» The task:
Write out the complete data exactly as written.

» Extracted material:
◆ ◆ ◆ ◆ ◆ ◆ ◆

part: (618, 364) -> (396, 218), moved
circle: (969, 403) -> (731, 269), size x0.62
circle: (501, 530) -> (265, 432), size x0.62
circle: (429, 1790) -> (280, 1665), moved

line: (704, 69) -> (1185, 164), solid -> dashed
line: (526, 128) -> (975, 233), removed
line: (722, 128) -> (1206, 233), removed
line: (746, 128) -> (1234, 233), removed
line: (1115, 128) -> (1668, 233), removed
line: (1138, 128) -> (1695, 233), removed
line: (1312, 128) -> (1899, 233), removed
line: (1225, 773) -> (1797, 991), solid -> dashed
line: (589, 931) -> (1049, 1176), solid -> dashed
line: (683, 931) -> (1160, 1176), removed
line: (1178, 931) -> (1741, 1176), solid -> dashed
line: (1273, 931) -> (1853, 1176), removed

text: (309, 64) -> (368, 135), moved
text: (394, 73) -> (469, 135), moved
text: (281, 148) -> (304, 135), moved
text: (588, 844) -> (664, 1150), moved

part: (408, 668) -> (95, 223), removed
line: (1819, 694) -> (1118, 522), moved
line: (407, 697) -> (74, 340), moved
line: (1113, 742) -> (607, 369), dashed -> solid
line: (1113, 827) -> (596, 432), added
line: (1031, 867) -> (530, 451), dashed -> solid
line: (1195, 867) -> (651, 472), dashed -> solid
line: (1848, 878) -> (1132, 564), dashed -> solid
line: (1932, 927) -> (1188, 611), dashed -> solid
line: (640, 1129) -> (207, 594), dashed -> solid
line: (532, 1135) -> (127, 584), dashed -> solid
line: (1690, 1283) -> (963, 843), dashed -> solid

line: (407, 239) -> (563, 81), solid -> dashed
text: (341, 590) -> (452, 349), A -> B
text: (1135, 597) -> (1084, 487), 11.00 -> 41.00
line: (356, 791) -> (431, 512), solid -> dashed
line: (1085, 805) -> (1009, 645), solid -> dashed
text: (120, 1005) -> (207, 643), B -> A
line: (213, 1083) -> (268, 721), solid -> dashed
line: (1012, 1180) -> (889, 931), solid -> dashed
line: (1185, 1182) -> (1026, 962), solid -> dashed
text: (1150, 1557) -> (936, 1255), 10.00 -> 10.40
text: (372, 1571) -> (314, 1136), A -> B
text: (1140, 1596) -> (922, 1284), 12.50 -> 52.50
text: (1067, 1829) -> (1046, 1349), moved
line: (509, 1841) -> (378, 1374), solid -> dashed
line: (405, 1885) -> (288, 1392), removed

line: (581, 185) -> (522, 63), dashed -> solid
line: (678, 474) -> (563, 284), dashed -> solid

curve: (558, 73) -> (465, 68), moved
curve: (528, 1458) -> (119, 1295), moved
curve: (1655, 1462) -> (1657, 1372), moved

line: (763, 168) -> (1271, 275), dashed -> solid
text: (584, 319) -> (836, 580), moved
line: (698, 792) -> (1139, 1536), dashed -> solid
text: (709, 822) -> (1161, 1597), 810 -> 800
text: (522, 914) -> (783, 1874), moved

◆ ◆ ◆ ◆ ◆ ◆ ◆

» Reply to the exercise:
part: (618, 364) -> (396, 218), moved
circle: (969, 403) -> (731, 269), size x0.62
circle: (501, 530) -> (265, 432), size x0.62
circle: (429, 1790) -> (280, 1665), moved

line: (704, 69) -> (1185, 164), solid -> dashed
line: (526, 128) -> (975, 233), removed
line: (722, 128) -> (1206, 233), removed
line: (746, 128) -> (1234, 233), removed
line: (1115, 128) -> (1668, 233), removed
line: (1138, 128) -> (1695, 233), removed
line: (1312, 128) -> (1899, 233), removed
line: (1225, 773) -> (1797, 991), solid -> dashed
line: (589, 931) -> (1049, 1176), solid -> dashed
line: (683, 931) -> (1160, 1176), removed
line: (1178, 931) -> (1741, 1176), solid -> dashed
line: (1273, 931) -> (1853, 1176), removed

text: (309, 64) -> (368, 135), moved
text: (394, 73) -> (469, 135), moved
text: (281, 148) -> (304, 135), moved
text: (588, 844) -> (664, 1150), moved

part: (408, 668) -> (95, 223), removed
line: (1819, 694) -> (1118, 522), moved
line: (407, 697) -> (74, 340), moved
line: (1113, 742) -> (607, 369), dashed -> solid
line: (1113, 827) -> (596, 432), added
line: (1031, 867) -> (530, 451), dashed -> solid
line: (1195, 867) -> (651, 472), dashed -> solid
line: (1848, 878) -> (1132, 564), dashed -> solid
line: (1932, 927) -> (1188, 611), dashed -> solid
line: (640, 1129) -> (207, 594), dashed -> solid
line: (532, 1135) -> (127, 584), dashed -> solid
line: (1690, 1283) -> (963, 843), dashed -> solid

line: (407, 239) -> (563, 81), solid -> dashed
text: (341, 590) -> (452, 349), A -> B
text: (1135, 597) -> (1084, 487), 11.00 -> 41.00
line: (356, 791) -> (431, 512), solid -> dashed
line: (1085, 805) -> (1009, 645), solid -> dashed
text: (120, 1005) -> (207, 643), B -> A
line: (213, 1083) -> (268, 721), solid -> dashed
line: (1012, 1180) -> (889, 931), solid -> dashed
line: (1185, 1182) -> (1026, 962), solid -> dashed
text: (1150, 1557) -> (936, 1255), 10.00 -> 10.40
text: (372, 1571) -> (314, 1136), A -> B
text: (1140, 1596) -> (922, 1284), 12.50 -> 52.50
text: (1067, 1829) -> (1046, 1349), moved
line: (509, 1841) -> (378, 1374), solid -> dashed
line: (405, 1885) -> (288, 1392), removed

line: (581, 185) -> (522, 63), dashed -> solid
line: (678, 474) -> (563, 284), dashed -> solid

curve: (558, 73) -> (465, 68), moved
curve: (528, 1458) -> (119, 1295), moved
curve: (1655, 1462) -> (1657, 1372), moved

line: (763, 168) -> (1271, 275), dashed -> solid
text: (584, 319) -> (836, 580), moved
line: (698, 792) -> (1139, 1536), dashed -> solid
text: (709, 822) -> (1161, 1597), 810 -> 800
text: (522, 914) -> (783, 1874), moved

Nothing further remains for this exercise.